Kprimm Thanks for your kind comments as always, At the rate I am going it will be summer before the full cd is out I think! Glad you like my songs
Nancy, that sounds amazing, I will have to see if I can't find some pictures or video of your haunts they sound really interesting especially the sleepy hollow horse! Thank you for listening there are other songs you might like on my soundcloud too if you are looking for one more free music. Thanks!


----------



## Pumpkinprincess (Aug 8, 2007)

The link doesn't work. Is it still available?


----------



## SAMHAYNES (May 22, 2012)

hi pumpkin pricess - the finished track is on our new CD which is out now at bandcamp.com - you are welcome to use any of our tracks on non profit pojects etc

you can hear the whole 18 track collection here: Sam Haynes bandcamp

Currently if you use the code 

hforum

you can get 30% off the full CD (which is a bargain!!)


----------



## awokennightmare (Jan 17, 2013)

Thanks! I'll have to check this out!


----------



## SAMHAYNES (May 22, 2012)

hope you liked it! 
We have been getting some great reviews:

Welcome to the Horror Show, the second album from Sam Haynes, is a collection of tracks that were created to be used in Halloween haunts and on horror movie soundtracks. There are sixteen individual pieces, plus two remixes; Fettdog's more aggressive remix of Ghost House and Cheekyboy's darker take on Scarecrows.

The album is very atmospheric throughout and tracks such as Ghost House, Spirit Box, Doll House, Midnight and 31-13 are particularly ominous and would be perfect for haunts and horror movies. There are, however, some more up tempo, danceable and almost "cute" tracks like Zombie, Halloween Night, Ghost Train, and Witching Hour, which would be great for Halloween parties and spooky fairgrounds.

While the influences of 70's, 80's and 90's horror soundtracks - everything from John Carpenter's Halloween and Christine scores to the Phantasm and Suspiria soundtracks by Fred Myrow/Malcolm Seagrave and Goblin respectively - are overt, Sam Haynes manage to mix in their own brand of creepy to Welcome to the Horror Show as well. Many of the tracks have a familiar feel to them, but are simultaneously unique. 

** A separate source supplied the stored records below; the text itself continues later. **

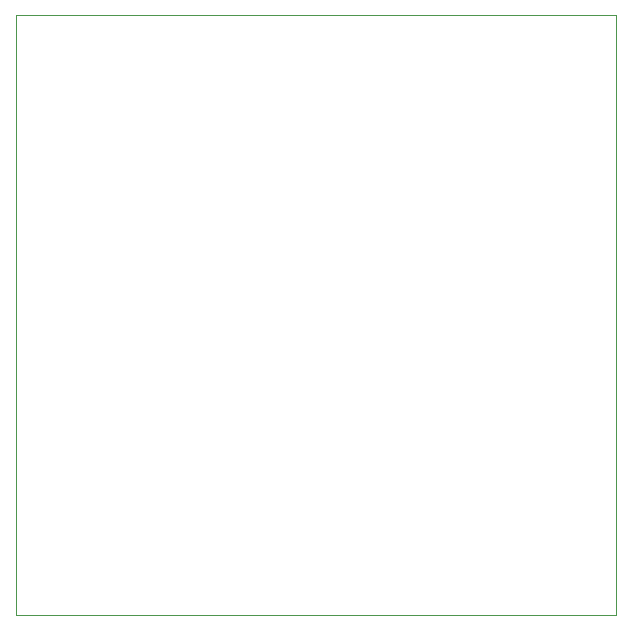
<source format=gbr>
G04 #@! TF.FileFunction,Profile,NP*
%FSLAX46Y46*%
G04 Gerber Fmt 4.6, Leading zero omitted, Abs format (unit mm)*
G04 Created by KiCad (PCBNEW (2015-05-28 BZR 5689)-product) date Wed Jul 29 02:52:55 2015*
%MOMM*%
G01*
G04 APERTURE LIST*
%ADD10C,0.100000*%
G04 APERTURE END LIST*
D10*
X186690000Y-82550000D02*
X186690000Y-31750000D01*
X237490000Y-82550000D02*
X186690000Y-82550000D01*
X237490000Y-31750000D02*
X237490000Y-82550000D01*
X186690000Y-31750000D02*
X237490000Y-31750000D01*
M02*

</source>
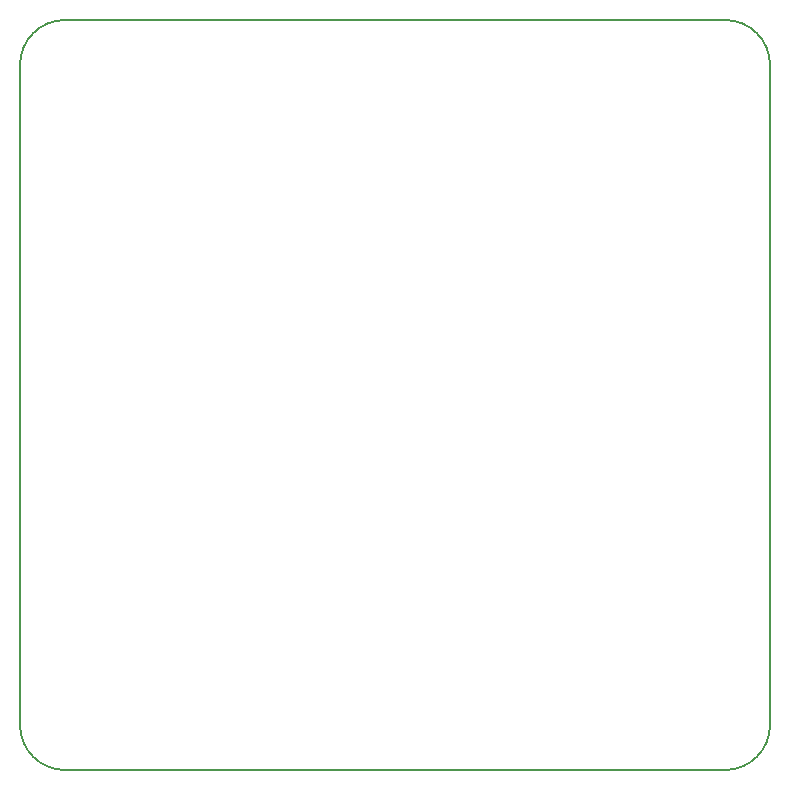
<source format=gko>
G04 Layer_Color=16711935*
%FSAX24Y24*%
%MOIN*%
G70*
G01*
G75*
%ADD41C,0.0080*%
%ADD56C,0.0050*%
D41*
X011400Y014300D02*
G03*
X012900Y012800I001500J000000D01*
G01*
Y037800D02*
G03*
X011400Y036300I000000J-001500D01*
G01*
X034900Y012800D02*
G03*
X036400Y014300I000000J001500D01*
G01*
Y036300D02*
G03*
X034900Y037800I-001500J000000D01*
G01*
X011400Y014300D02*
Y036300D01*
X012900Y037800D02*
X034900D01*
X012900Y012800D02*
X034900D01*
X036400Y014300D02*
Y036300D01*
D56*
X011400Y014300D02*
G03*
X012900Y012800I001500J000000D01*
G01*
X034900D02*
G03*
X036400Y014300I000000J001500D01*
G01*
Y036300D02*
G03*
X034900Y037800I-001500J000000D01*
G01*
X012900D02*
G03*
X011400Y036300I000000J-001500D01*
G01*
X012900Y037800D02*
X034900D01*
X036400Y014300D02*
Y036300D01*
X011400Y014300D02*
Y036300D01*
X012900Y012800D02*
X034900D01*
M02*

</source>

Overall, Welcome to the Horror Show is an enjoyable and creepy album, with a great balance between horror-influenced scares and mischievous fun. It's definitely one for those with a love for movie scores and Halloween haunts.


----------



## 22606 (Aug 11, 2008)

The reviews are spot-on (other than _Ghost Train_, one of my faves, being even remotely 'cute' in tone).


----------



## SAMHAYNES (May 22, 2012)

Thanks Garth, i know i didnt intend Ghost Train to be cute! I thought it was pretty dark. They got all my influences spot on though, was pleased they picked out Phantasm and John Carpenter's work, they were a big inspiration of the sound of the CD


----------